Fábio Góis
Não é o caso aqui tentar teorizar sobre o filme, o épico proletário do sindicalista-mor na telona. Mas não custa reportar ao paciente leitor deste site algumas impressões colhidas sobre o filme, sublinhe-se, por um atordoado “olhar de cronista”.
Lula emerge das rachaduras de um sertão maldito impulsionado por uma mãe que flutua entre a pseudo-submissão ao marido e a força que só as mulheres parecem ter. Dona Lindu – levada à massa por uma sublime Glória Pires – padece e, em menor escala, regozija em todo o transcorrer do filme com apenas a felicidade da quase dezena de filhos como meta.
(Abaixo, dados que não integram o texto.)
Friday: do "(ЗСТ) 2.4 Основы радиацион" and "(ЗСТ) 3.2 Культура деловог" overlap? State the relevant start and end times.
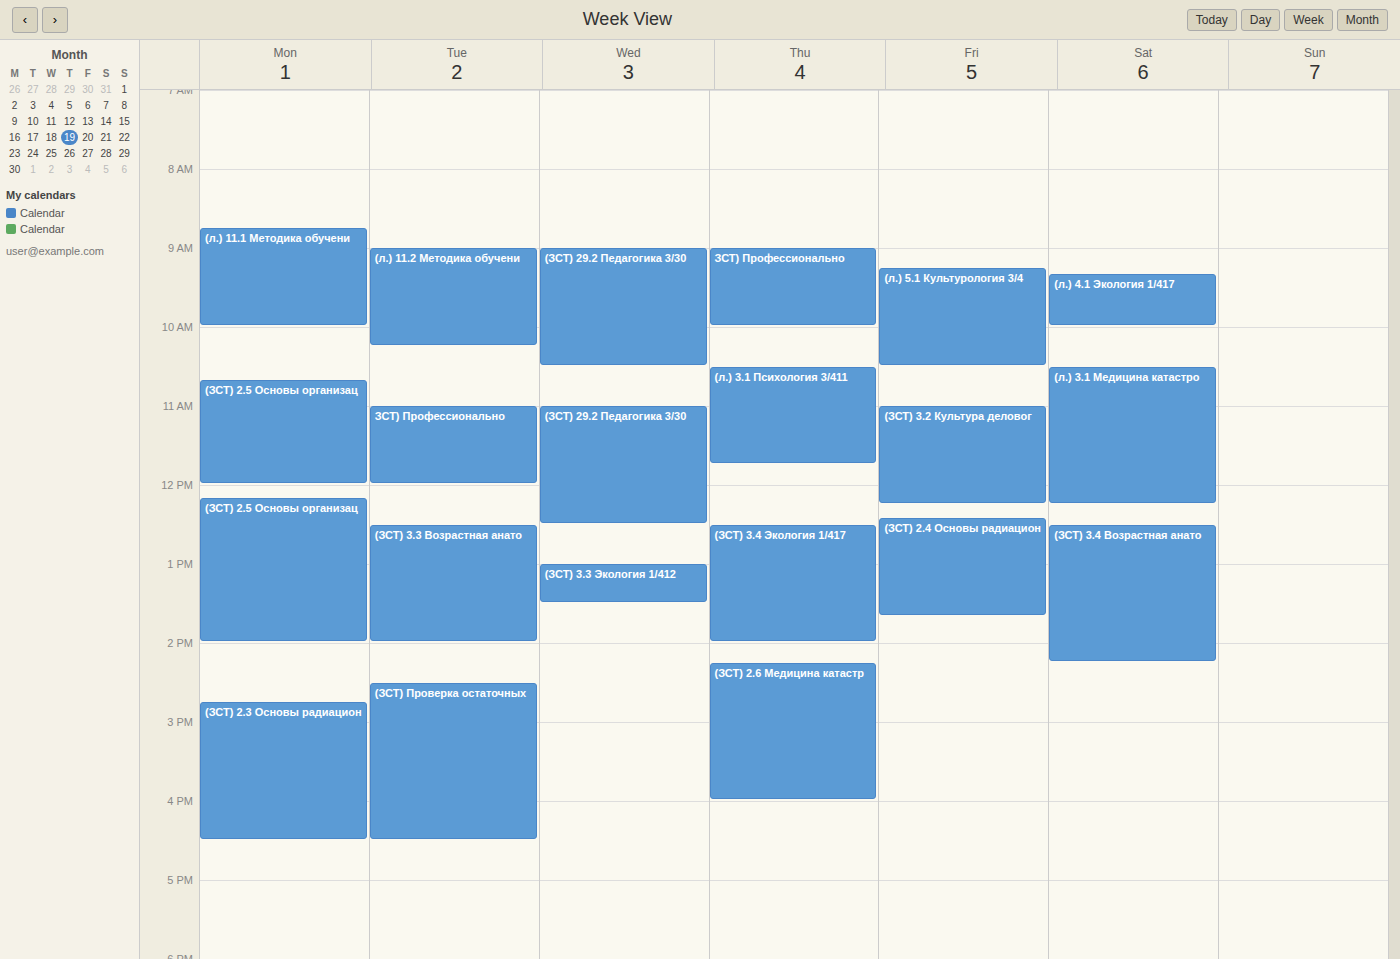
"(ЗСТ) 3.2 Культура деловог" ends at 12:15 PM and "(ЗСТ) 2.4 Основы радиацион" starts at 12:25 PM -- no overlap.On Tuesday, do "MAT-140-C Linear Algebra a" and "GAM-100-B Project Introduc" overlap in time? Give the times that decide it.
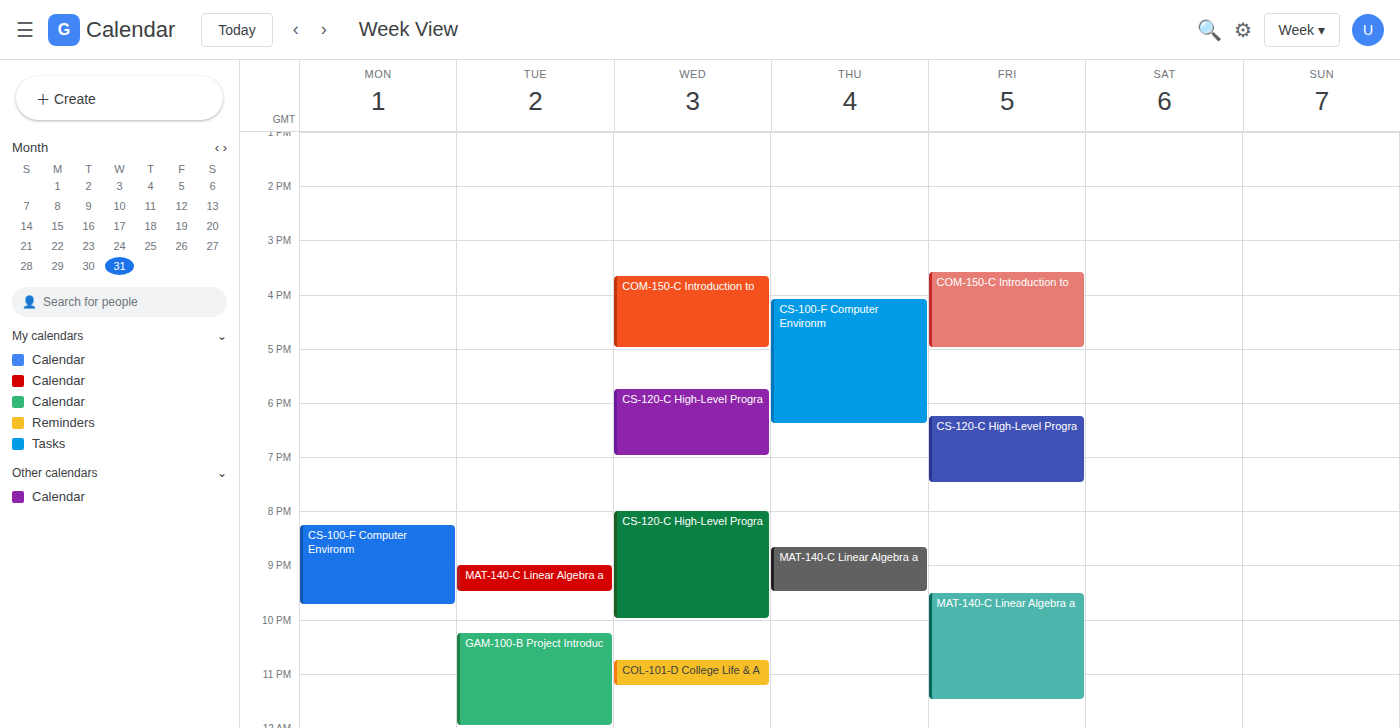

Eis a seiva com que o diretor Fábio Barreto faz da mãe de Lula um mártir que parece suplantar em apelo emocional o próprio protagonista.
Que, aliás, é um achado. Na tela, o até então desconhecido Rui Ricardo Dias fala como Lula, anda como Lula, gesticula como Lula. Não prende a língua para imitar a fala do presidente, mas nem precisava: estão lá os tons graves da voz meio rouca, meio histriônica. Uma voz quase tosse.
Veja o trailer do filme:
Obviamente, há episódios da biografia de Lula que, seja qual for a razão, não foram incluídos no roteiro. Como o fato de, aos 29 anos, ter abandonado a companheira Miriam Cordeiro quando ela completava seis meses de gravidez. Ou o fato de o presidente ter reagido com frieza diante da morte de um gerente de fábrica que, tendo baleado e matado um operário em um piquete, foi atirado por grevistas do alto de um sobrado.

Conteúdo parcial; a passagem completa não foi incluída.